----- Exercise material -----

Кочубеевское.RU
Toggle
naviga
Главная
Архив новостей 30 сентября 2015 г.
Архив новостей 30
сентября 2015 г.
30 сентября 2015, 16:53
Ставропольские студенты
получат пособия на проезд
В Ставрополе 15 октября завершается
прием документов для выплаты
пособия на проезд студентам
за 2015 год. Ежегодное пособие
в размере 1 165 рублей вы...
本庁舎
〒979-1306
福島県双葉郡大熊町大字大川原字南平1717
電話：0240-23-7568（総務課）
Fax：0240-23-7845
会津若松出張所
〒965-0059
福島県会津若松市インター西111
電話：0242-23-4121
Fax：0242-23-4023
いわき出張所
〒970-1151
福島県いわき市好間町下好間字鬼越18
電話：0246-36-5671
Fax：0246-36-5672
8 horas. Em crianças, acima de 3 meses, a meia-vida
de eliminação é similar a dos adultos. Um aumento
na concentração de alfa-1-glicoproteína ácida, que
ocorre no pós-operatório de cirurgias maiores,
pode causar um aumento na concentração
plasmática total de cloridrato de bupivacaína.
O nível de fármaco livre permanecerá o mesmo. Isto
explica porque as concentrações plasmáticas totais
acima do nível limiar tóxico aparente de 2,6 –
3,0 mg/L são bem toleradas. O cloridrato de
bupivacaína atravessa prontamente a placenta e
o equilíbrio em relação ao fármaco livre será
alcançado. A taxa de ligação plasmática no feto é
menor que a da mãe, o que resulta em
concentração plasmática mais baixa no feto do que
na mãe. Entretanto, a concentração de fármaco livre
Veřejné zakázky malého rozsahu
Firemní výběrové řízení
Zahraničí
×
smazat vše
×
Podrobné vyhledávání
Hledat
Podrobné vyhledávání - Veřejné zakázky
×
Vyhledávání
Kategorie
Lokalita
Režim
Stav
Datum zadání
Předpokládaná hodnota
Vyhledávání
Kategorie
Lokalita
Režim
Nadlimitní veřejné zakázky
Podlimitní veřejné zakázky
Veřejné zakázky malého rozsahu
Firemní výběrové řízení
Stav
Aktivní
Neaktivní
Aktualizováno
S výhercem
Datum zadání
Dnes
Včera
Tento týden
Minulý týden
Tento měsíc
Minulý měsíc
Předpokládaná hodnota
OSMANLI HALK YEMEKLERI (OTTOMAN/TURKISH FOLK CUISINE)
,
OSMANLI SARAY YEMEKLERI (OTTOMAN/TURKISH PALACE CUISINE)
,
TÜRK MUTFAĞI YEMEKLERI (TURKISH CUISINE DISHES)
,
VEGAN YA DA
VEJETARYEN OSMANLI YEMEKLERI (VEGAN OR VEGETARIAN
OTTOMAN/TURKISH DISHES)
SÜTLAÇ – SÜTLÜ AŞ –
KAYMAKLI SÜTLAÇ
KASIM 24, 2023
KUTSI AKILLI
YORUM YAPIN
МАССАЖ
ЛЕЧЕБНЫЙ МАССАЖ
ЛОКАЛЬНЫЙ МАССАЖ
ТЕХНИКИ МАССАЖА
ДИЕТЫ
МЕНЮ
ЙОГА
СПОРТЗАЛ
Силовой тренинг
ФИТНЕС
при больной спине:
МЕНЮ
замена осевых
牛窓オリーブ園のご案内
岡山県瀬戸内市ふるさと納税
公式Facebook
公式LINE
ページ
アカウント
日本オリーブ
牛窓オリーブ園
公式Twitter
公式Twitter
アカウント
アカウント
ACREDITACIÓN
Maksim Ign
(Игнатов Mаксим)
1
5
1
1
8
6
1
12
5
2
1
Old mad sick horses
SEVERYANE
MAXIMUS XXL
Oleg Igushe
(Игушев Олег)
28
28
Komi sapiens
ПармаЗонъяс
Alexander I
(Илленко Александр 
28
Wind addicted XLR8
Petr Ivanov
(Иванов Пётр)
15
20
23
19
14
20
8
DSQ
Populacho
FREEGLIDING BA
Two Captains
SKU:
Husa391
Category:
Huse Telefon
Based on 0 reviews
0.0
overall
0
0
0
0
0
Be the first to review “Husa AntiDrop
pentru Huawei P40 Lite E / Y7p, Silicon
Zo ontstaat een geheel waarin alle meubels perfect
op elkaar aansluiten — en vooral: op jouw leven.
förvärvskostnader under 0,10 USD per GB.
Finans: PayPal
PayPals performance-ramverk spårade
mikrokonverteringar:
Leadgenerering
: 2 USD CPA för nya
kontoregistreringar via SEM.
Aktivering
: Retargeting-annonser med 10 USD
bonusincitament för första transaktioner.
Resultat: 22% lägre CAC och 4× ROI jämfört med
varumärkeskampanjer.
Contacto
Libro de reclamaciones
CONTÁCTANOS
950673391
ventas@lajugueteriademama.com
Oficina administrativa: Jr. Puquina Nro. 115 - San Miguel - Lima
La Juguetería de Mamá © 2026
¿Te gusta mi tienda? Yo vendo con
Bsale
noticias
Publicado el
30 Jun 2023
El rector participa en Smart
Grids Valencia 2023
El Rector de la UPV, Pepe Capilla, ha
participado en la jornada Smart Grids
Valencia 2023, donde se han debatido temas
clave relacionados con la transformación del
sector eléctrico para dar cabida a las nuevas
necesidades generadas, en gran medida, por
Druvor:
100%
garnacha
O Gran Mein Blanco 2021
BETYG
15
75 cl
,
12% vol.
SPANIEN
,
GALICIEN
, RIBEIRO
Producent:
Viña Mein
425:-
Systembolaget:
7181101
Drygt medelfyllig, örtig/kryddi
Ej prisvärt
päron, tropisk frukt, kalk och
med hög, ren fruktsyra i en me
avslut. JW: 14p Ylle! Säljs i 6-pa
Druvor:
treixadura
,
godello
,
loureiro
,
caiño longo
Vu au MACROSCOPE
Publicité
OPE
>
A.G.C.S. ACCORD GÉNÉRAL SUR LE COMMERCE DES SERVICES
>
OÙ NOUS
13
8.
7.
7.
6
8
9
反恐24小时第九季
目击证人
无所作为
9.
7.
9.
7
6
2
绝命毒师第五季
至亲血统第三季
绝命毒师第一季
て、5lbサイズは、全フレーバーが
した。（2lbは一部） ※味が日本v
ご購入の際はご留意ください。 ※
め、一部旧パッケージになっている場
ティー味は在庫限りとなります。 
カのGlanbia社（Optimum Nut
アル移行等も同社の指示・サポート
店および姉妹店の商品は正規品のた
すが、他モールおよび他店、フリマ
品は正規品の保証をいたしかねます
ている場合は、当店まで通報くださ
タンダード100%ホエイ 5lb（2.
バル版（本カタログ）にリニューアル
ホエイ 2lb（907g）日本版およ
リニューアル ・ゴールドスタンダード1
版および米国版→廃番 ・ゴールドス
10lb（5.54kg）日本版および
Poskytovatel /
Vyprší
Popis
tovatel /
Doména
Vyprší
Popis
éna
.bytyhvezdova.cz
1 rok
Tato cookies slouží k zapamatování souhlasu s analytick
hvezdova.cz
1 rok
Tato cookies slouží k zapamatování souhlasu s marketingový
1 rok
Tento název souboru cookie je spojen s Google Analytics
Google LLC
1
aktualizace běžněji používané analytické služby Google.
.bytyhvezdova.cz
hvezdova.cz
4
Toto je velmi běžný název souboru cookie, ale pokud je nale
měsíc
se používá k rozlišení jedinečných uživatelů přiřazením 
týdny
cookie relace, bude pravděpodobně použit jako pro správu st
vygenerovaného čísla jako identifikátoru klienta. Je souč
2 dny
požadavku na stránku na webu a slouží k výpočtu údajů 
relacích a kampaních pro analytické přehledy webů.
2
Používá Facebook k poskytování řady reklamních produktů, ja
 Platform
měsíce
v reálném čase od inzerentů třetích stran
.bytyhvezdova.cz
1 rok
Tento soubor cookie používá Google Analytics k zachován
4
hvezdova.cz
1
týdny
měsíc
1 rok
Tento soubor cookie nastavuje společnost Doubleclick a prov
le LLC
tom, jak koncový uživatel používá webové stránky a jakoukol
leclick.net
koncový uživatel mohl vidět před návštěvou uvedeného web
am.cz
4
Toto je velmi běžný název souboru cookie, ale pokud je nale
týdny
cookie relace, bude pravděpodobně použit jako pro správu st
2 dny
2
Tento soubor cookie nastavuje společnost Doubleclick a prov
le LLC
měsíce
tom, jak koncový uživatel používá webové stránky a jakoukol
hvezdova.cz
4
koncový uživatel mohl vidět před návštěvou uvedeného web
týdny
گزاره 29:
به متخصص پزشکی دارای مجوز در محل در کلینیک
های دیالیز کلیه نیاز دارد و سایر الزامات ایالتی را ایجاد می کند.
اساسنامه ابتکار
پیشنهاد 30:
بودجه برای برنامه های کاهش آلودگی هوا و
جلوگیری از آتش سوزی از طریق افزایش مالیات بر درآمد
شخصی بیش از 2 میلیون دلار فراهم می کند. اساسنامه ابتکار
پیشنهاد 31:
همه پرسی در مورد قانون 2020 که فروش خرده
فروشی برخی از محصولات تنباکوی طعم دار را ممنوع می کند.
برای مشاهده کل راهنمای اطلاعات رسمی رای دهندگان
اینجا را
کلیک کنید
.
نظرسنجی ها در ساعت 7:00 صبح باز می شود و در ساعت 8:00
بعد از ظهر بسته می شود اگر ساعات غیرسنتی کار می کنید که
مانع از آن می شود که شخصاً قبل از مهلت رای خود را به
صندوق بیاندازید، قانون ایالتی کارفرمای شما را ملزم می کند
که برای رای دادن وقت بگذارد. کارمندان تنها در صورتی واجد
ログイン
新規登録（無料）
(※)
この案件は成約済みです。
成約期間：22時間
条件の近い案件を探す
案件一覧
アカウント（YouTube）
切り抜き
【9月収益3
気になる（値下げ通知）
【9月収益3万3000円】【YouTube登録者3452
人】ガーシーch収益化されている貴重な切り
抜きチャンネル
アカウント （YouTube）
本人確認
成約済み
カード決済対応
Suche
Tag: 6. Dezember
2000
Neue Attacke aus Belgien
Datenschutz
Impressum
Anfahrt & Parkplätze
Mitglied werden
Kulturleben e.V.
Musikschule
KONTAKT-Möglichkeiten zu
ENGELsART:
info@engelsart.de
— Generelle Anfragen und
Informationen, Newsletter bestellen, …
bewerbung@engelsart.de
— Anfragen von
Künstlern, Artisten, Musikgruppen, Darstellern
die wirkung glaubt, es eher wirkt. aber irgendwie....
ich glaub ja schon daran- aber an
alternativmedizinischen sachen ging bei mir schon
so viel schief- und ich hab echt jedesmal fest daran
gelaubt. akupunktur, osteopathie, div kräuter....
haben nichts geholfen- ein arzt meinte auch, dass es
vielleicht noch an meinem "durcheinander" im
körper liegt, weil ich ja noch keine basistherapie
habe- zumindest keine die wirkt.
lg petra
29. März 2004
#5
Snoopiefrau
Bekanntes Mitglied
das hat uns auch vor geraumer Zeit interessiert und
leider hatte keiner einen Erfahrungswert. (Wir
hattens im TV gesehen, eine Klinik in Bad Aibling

-----

▶ Work task:
Provide only the number of lines in the records containing the string "schon".

▶ Result below:
2